As we welcome autumn, we reflect on this summer’s virtual AUPresses Annual Meeting, where book publishing experts came together to discuss what it takes to ensure the discoverability of scholarly books, particularly for the mainstream web. We began by sharing the outcomes of our Crossref-sponsored study measuring the impacts of books metadata and how various stakeholders are responding to these insights. Although Google Scholar claims to not index DOIs and associated data points, we found that books with DOIs overall perform better, likely because they benefit from widely distributed structured, open metadata. However, DOIs alone are not enough to ensure optimum discoverability of books in Google Scholar, which relies on metadata from publisher websites, platform providers, and Google Play/Books.
In this study, we found that scholarly metadata standards have an indirect impact on open-web discoverability and users’ experiences with mainstream search. Specifically, we found that Google Scholar operates outside our industry’s established metadata supply chains, and therefore publishers must treat it with channel-specific strategies for constructing and distributing metadata. We found a structural disconnect between Google Scholar expectations and publisher practices, most clearly seen in Scholar’s preference for indexing books where each chapter has a unique author (akin to a journal model) and publishers’ lack of controlled book-type classifications.

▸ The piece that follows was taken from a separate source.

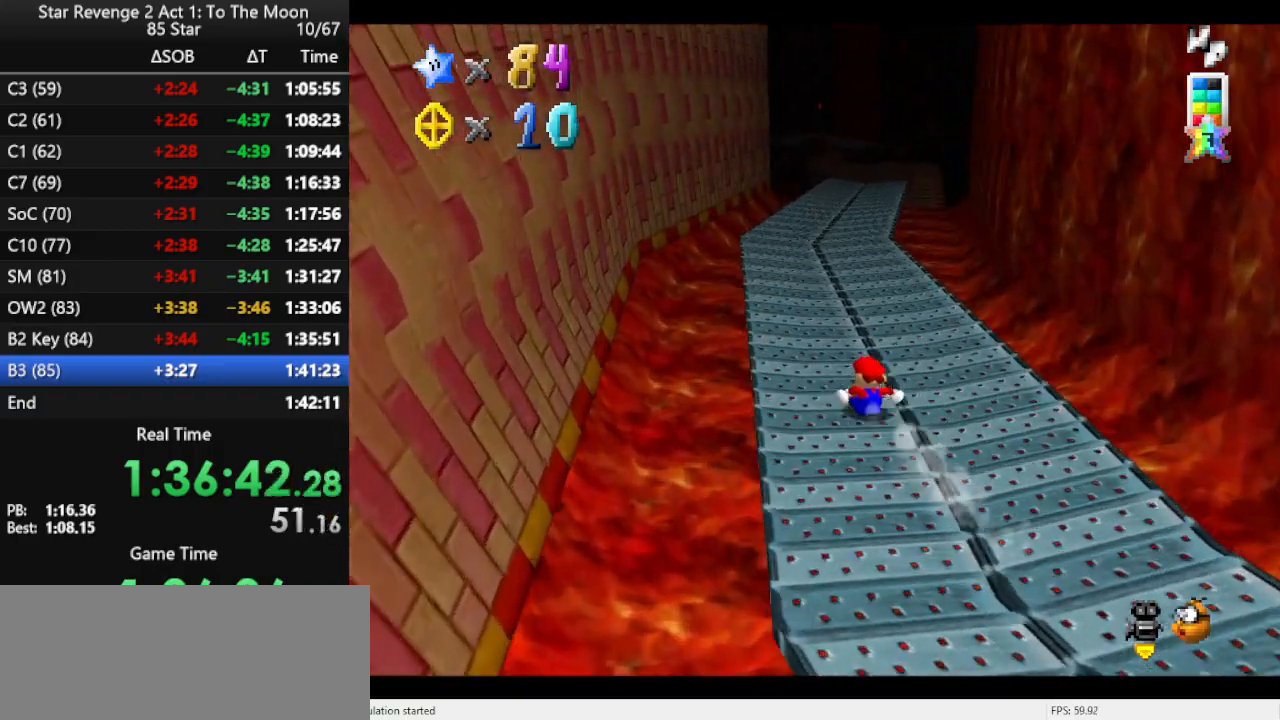
{"buttons": [], "left_stick": "up", "events": []}
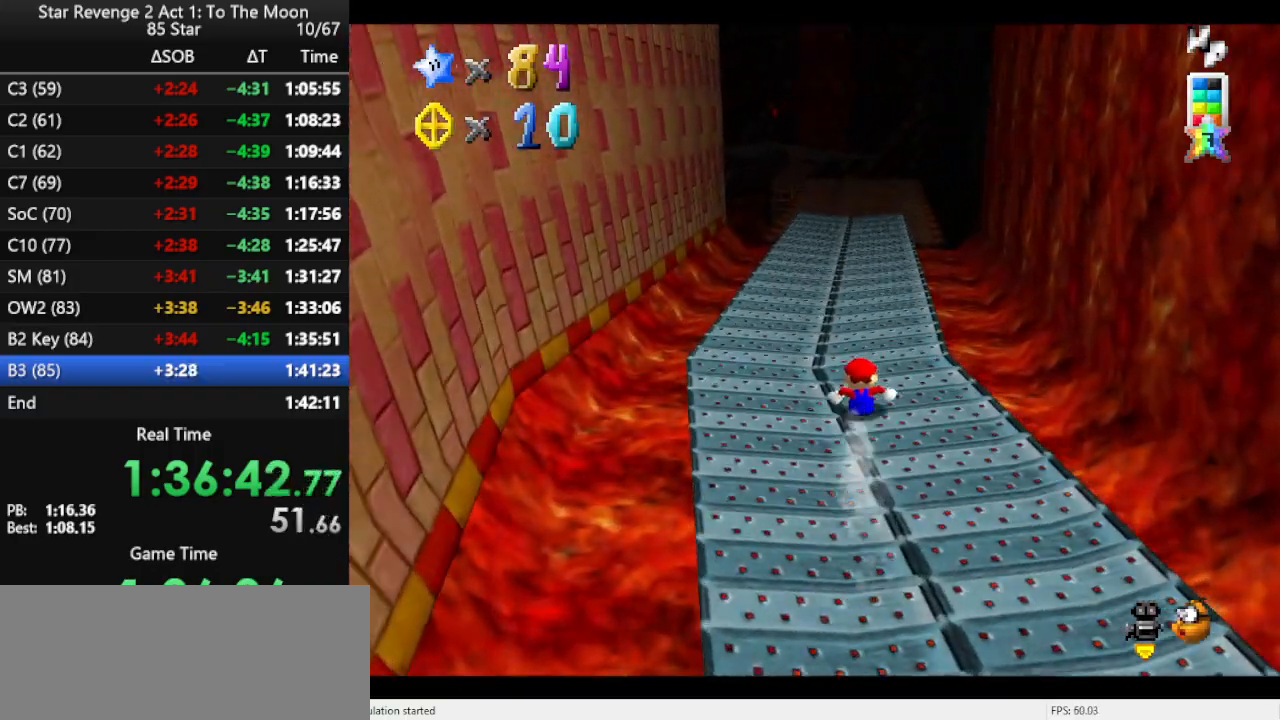
{"buttons": [], "left_stick": "up", "events": []}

With these findings in mind, we convened a panel to reflect on these outcomes and ponder how to best measure the return on metadata investments with the AUPresses community, a notable contributor to the world’s catalog of scholarly books. This post covers the highlights of our panel conversation, which included the following experts:
- Allison Belan, Director of Strategic Innovation and Services, Duke University Press
- Paul Crook, Manager, Business Systems, MIT Press
- Stephanie Dawson, CEO, ScienceOpen
- Sandra Shaw, University of Toronto Press (UTP)
Reactions to the study
Sandra: I was not surprised to learn that standardized metadata, like DOIs, have impacts on discoverability, although a bit surprised that the impacts were found to be somewhat limited for Google Scholar. DOI construction and assignment is key to UTP’s publishing workflows and processes, and this will continue to be seen as a key component of our discoverability strategy, albeit with higher impacts in other search engines and information channels.
Paul: The MIT Press has certainly enjoyed many benefits from using DOIs for our books. I think your study demonstrates that publishers who go to the work of assigning DOIs also invest in other types of metadata that enable wider dissemination of their content. Assigning a DOI once to a publication allows for updating data points, like the URL, if a publisher changes platforms or makes changes to channel sales. In fact, we added a component of the URL to indicate the type of book (monograph, edited, licensing, etc.), which helps with their indexing in Google Scholar.
Stephanie: The thing that I found really interesting was that open-access books did not perform significantly better than traditional books, but that may have something to do with the fact that OA titles are often not part of metadata supply chains used for booksellers, library catalogs, etc. This has improved over time, but getting OA books into these established workflows has been a long-term challenge. I think your study shows that the DOI can be a catalyst for bridging the gap between these workflows and channels of discoverability.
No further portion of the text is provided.